** Opening Data supplied block **

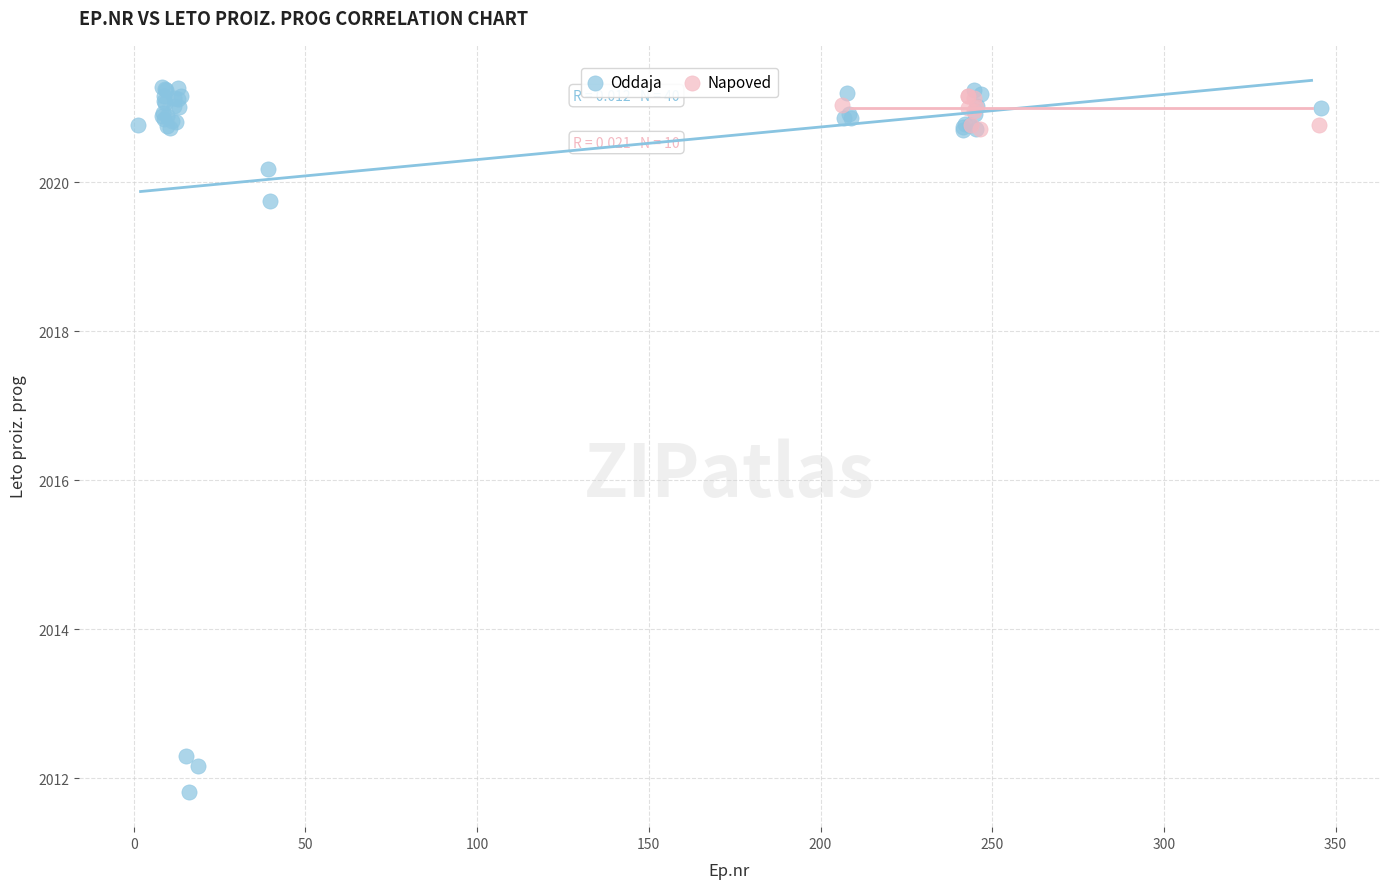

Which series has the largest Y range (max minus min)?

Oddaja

** Closing Data supplied block **
** Opening Data supplied block **

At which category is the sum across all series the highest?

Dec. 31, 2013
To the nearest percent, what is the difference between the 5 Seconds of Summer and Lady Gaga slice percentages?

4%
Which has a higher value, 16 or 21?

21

** Closing Data supplied block **

» **Exercise objective**:
Locate every line in the rows above that contains the word "series", treating uppercase and lowercase letters as different, and copy each such line.

» **Solution to this problem**:
Which series has the largest Y range (max minus min)?
At which category is the sum across all series the highest?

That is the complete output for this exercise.